#1
I have no experience with guitar shop paint jobs. The only experience I have with paint jobs is doing them myself on cars, and having paint repairs done by body shops. In both cases with cars, the paint jobs needed wet sanding and buffing to get to a mirror finish.

I'm assuming that Fender, Gibson and other manufacturers don't spend time sanding and buffing, and that their guitars come off the line with mirror finishes. Do guitar shops likewise do mirror finishes, or do theirs require work afterwards?

Thanks for any replies.
#2
Quote by Monkeyleg
I have no experience with guitar shop paint jobs. The only experience I have with paint jobs is doing them myself on cars, and having paint repairs done by body shops. In both cases with cars, the paint jobs needed wet sanding and buffing to get to a mirror finish.

I'm assuming that Fender, Gibson and other manufacturers don't spend time sanding and buffing, and that their guitars come off the line with mirror finishes. Do guitar shops likewise do mirror finishes, or do theirs require work afterwards?

Thanks for any replies.

They do spend time sanding and buffing.

https://www.youtube.com/watch?v=uVU86GGV07A

Painting and finishing starts around 18 minutes.
#3
you wet sand and buff just like with a car.
2002 PRS CE22
2013 G&L ASAT Deluxe
2009 Epiphone G-400 (SH-4)
Marshall JCM2000 DSL100
Krank 1980 Jr 20watt
Krank Rev 4x12 (eminence V12)
GFS Greenie/Digitech Bad Monkey
Morley Bad Horsie 2
MXR Smart Gate
#6
Of course, one upshot of this is that with a lot of guitars, you can do a lot of cosmetic work(whether repairing scratches or a full refin) using supplies from your local body shop.

As long as you can make a well-ventilated, dust-free space to work in, anyway.
#8
Quote by Tony Done
^^^^^ The finishing is probably the main reason why expensive guitars are expensive. Inexpensive guitars get a fairly decent finish, either satin of gloss, using catalysed finishes that harden very quickly (hence no curing/warehousing time) and don't get polished.


Just for clarity, expensive guitars ALSO use catalyzed finishes that harden very quickly. Taylor, for example, runs a robotic paint booth that sprays a more consistent film thickness than can be done by a human, and they're dry to dry in under 24 hours. And they do sand/polish those guitars.


I'm not sure that we could identify "inexpensive guitars" that don't get polished very easily. I know that I've seen guitars below the $200 (retail) mark that are finish sanded and inspected, so I'm not sure at what point that bit of work is neglected.
#9
Quote by Monkeyleg
I have no experience with guitar shop paint jobs. The only experience I have with paint jobs is doing them myself on cars, and having paint repairs done by body shops. In both cases with cars, the paint jobs needed wet sanding and buffing to get to a mirror finish.
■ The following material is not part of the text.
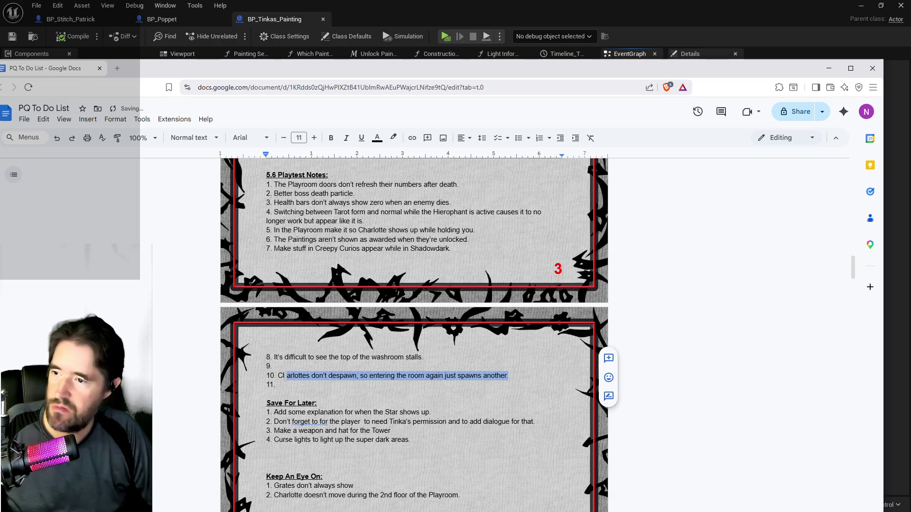
{"action": "key", "text": "ctrl+x"}
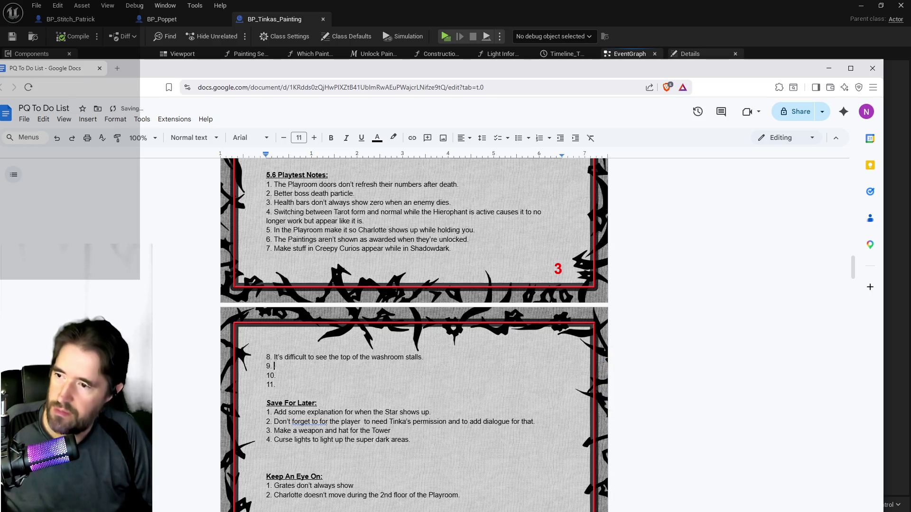
{"action": "key", "text": "ctrl+v"}
{"action": "left_click_drag", "start_coordinate": [279, 385], "coordinate": [259, 378]}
Guitar paint jobs are done with the same paint as cars (for the most part). Nitrocellulose lacquer (abandoned by most of the car industry in the mid 50's, acrylic paints and modern UV-catalyzed polyester paint jobs are all handled exactly as they are in the automotive industry.

Varnished or oil-finished instruments are a special case, but few of those are run out to a mirror gloss finish.
#10
Quote by dspellman
Just for clarity, expensive guitars ALSO use catalyzed finishes that harden very quickly. Taylor, for example, runs a robotic paint booth that sprays a more consistent film thickness than can be done by a human, and they're dry to dry in under 24 hours. And they do sand/polish those guitars.


I'm not sure that we could identify "inexpensive guitars" that don't get polished very easily. I know that I've seen guitars below the $200 (retail) mark that are finish sanded and inspected, so I'm not sure at what point that bit of work is neglected.


True. The situation must be fairly clear cut with satin finishes, if not with gloss.
#11
Quote by Monkeyleg
I have no experience with guitar shop paint jobs. The only experience I have with paint jobs is doing them myself on cars, and having paint repairs done by body shops. In both cases with cars, the paint jobs needed wet sanding and buffing to get to a mirror finish.


Just thought I'd pitch in that the Composite Acoustics guitars, when painted, use automotive paint! At least that's what the dealer told me.